3. Exercise of the Option by the Income-tax Officer:
The Tribunal found that the Income-tax Officer had exercised the option to assess the income in the hands of the members individually. This conclusion was based on the fact that the assessments of Subramaniam Chettiar were revised, treating his share of income as taxed, while the assessments of Shanmugham Chettiar were not revised, and his share was treated as not taxed. This indicated that the Income-tax Officer had chosen to assess the income individually, as the assessments of Shanmugham Chettiar had become final.

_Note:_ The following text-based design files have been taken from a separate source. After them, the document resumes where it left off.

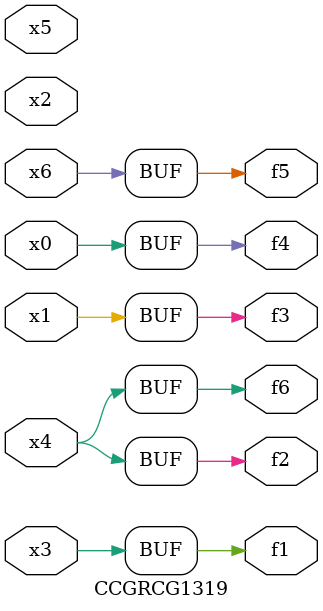
<source format=v>
module CCGRCG1319(
	input x0, x1, x2, x3, x4, x5, x6,
	output f1, f2, f3, f4, f5, f6
);
	assign f1 = x3;
	assign f2 = x4;
	assign f3 = x1;
	assign f4 = x0;
	assign f5 = x6;
	assign f6 = x4;
endmodule

</source>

4. Legality of Assessing the Same Income Twice:
The court held that the Income-tax Officer cannot assess the same income twice-once in the hands of the partners and again in the hands of the unregistered firm. The Tribunal's decision was supported by precedents, including CIT v. Blue Mountain Engineering Corporation [1978] 112 ITR 839, which ruled that assessing a firm after a partner has been assessed on his share of income is not legal. The Tribunal concluded that since the income was assessed in the hands of one member, it could not be assessed again in the hands of the association.

Conclusion:
The court affirmed that the Income-tax Officer had the option to assess either the association or its members individually and that this option was exercised. Consequently, the Tribunal had valid materials to hold that the assessments made in the hands of the association were not valid, as the income had already been assessed in the hands of one of its members. The appeals by the Department were dismissed, and the Tribunal's decision was upheld.